(Text excerpt)
Dozens of aviators were credited as flying aces in the Korean War from 1950 to 1953. The number of total flying aces, who are credited with downing five or more enemy aircraft in air-to-air combat, is disputed in the war.

The Korean War saw the first widespread use of jet engine-powered fighter aircraft for both sides of a war. Subsequently, difficulty arose in crediting the number of victories for each side, thanks in part to poor records, intentional overestimation, and the difficulty of confirming crashes in MiG Alley, where the majority of air-to-air combat took place in the war. As a result, there is a large discrepancy on both sides as to the number of victories claimed versus aircraft lost, and it is extremely difficult to determine the accuracy of many victories. The ace status of dozens of pilots still remains in question.

(Provided material)
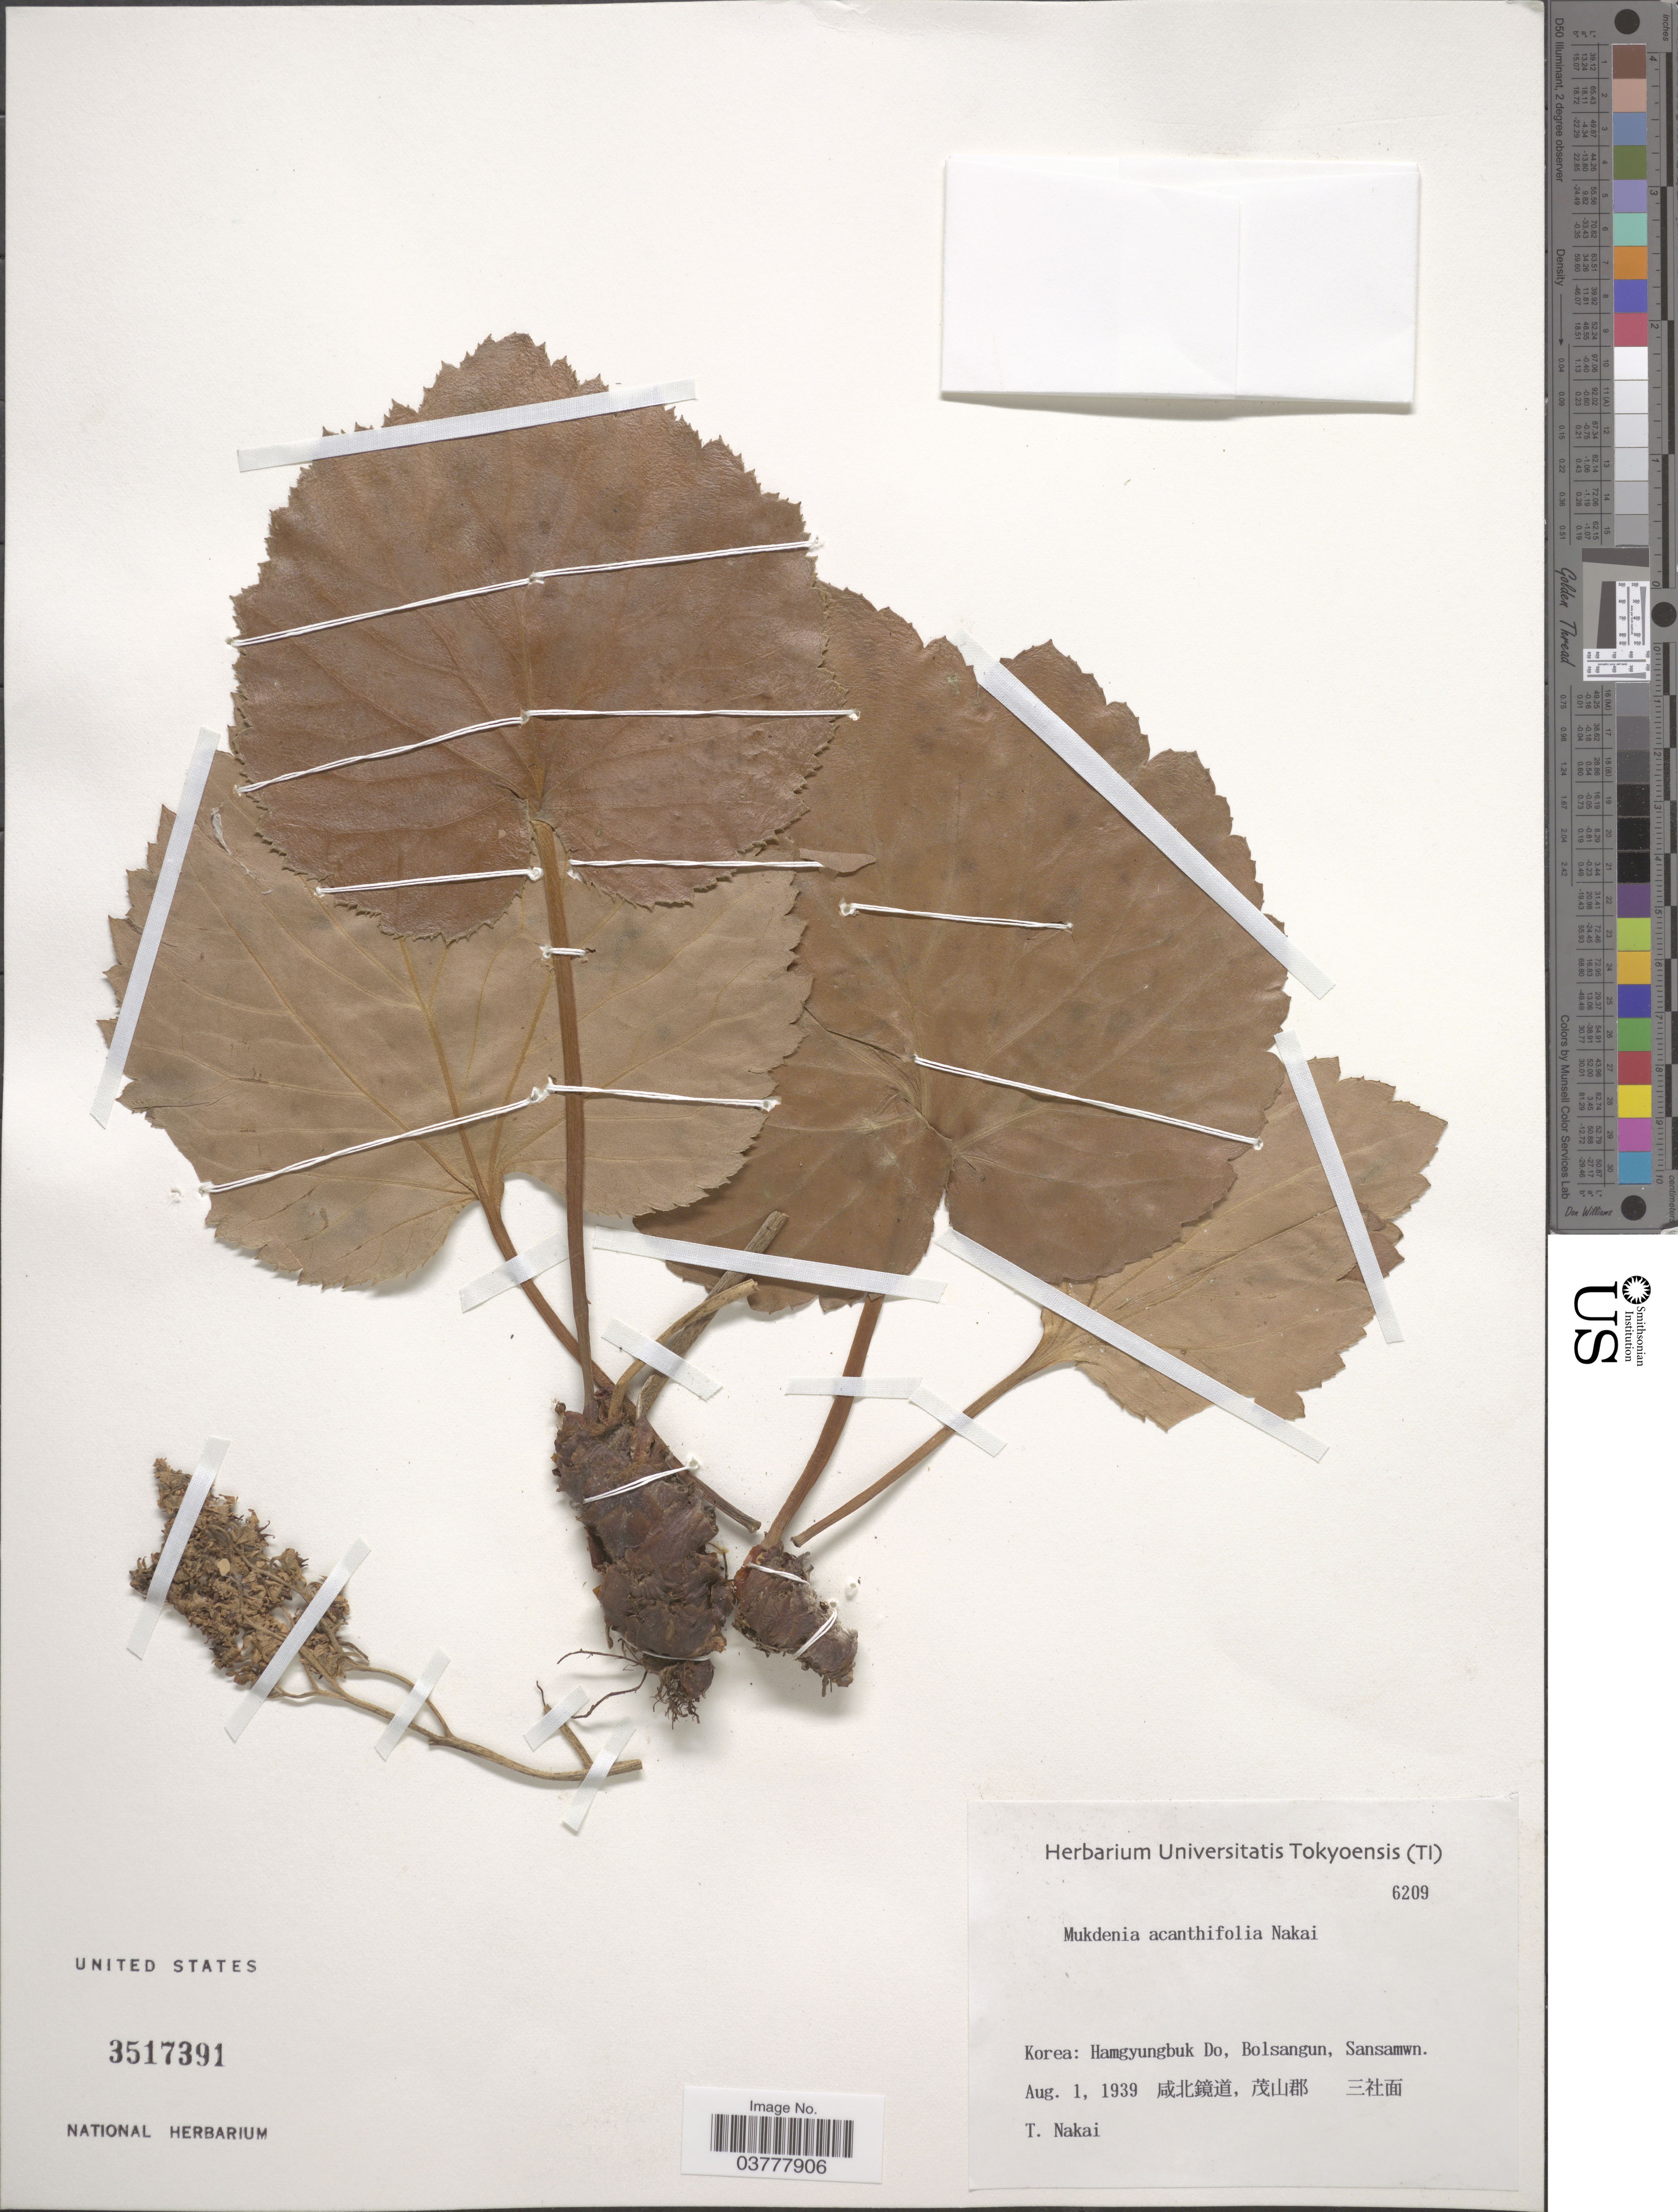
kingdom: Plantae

(Task to complete)
Answer from the Korean War text:
(a) How many enemy aircraft must an aviator down in air-to-air combat to be credited as a flying ace?
(b) Where did the majority of the war's air-to-air combat take place?
(c) What years does the text give for the Korean War?
Rely only on the Korean War text, not on the listing.

(The solution)
(a) Five or more.
(b) In MiG Alley.
(c) From 1950 to 1953.